(Keypoint coordinate data)
##############################

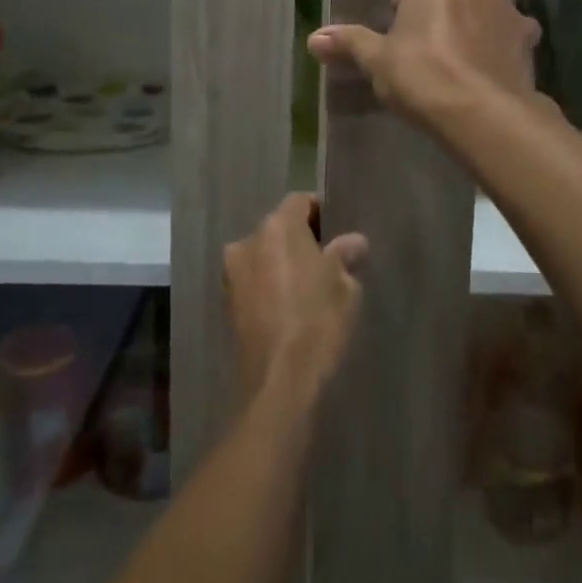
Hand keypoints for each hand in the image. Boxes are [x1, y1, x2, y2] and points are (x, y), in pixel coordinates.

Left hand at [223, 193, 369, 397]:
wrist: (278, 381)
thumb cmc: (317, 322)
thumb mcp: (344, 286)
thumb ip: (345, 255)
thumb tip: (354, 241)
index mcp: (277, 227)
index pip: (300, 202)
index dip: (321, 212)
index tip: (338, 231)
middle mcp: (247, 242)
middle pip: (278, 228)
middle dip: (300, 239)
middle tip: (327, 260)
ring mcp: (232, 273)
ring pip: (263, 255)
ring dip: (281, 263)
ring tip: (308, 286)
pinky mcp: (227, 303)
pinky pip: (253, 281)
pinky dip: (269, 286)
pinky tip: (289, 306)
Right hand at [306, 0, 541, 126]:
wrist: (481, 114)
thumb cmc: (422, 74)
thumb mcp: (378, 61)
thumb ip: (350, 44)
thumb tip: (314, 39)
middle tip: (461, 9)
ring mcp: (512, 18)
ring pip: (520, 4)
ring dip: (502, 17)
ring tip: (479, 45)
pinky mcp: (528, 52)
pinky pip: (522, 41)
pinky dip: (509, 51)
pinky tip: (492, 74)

##############################

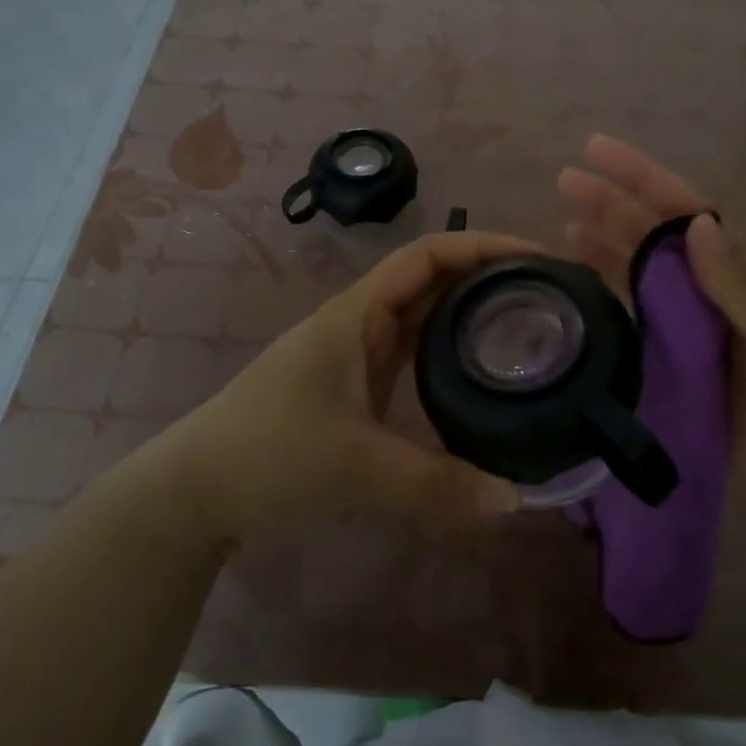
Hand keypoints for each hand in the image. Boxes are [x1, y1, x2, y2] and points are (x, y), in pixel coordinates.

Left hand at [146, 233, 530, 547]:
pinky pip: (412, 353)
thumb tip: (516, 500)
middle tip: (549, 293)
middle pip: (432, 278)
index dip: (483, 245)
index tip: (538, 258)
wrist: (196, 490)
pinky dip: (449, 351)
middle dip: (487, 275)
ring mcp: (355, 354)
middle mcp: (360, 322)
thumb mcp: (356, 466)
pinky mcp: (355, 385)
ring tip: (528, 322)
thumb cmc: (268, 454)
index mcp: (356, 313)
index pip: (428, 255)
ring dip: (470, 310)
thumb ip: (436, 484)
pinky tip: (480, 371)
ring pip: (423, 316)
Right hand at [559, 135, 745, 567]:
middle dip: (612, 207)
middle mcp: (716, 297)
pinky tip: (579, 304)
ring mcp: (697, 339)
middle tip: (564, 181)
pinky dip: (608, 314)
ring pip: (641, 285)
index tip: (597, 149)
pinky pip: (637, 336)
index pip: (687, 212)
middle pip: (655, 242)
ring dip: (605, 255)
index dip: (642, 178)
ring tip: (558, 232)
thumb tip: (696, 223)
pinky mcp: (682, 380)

##############################

> [Brief]
Retype the portion of the data above that starts on the line with "index tip: (538, 258)" and finishes on the line with "pinky mcp: (682, 380)", including both of those lines.

> [Your solution]
index tip: (538, 258)
wrist: (196, 490)
pinky dip: (449, 351)
middle dip: (487, 275)
ring mcp: (355, 354)
middle mcp: (360, 322)
thumb mcp: (356, 466)
pinky mcp: (355, 385)
ring tip: (528, 322)
thumb cmc: (268, 454)
index mcp: (356, 313)
index pip: (428, 255)
ring dip: (470, 310)
thumb ip: (436, 484)
pinky tip: (480, 371)
ring pip: (423, 316)
Right hand at [559, 135, 745, 567]:
middle dip: (612, 207)
middle mcp: (716, 297)
pinky tip: (579, 304)
ring mcp: (697, 339)
middle tip: (564, 181)
pinky dip: (608, 314)
ring pip: (641, 285)
index tip: (597, 149)
pinky pip: (637, 336)
index pip: (687, 212)
middle pip: (655, 242)
ring dip: (605, 255)
index dip: (642, 178)
ring tip: (558, 232)
thumb tip: (696, 223)
pinky mcp: (682, 380)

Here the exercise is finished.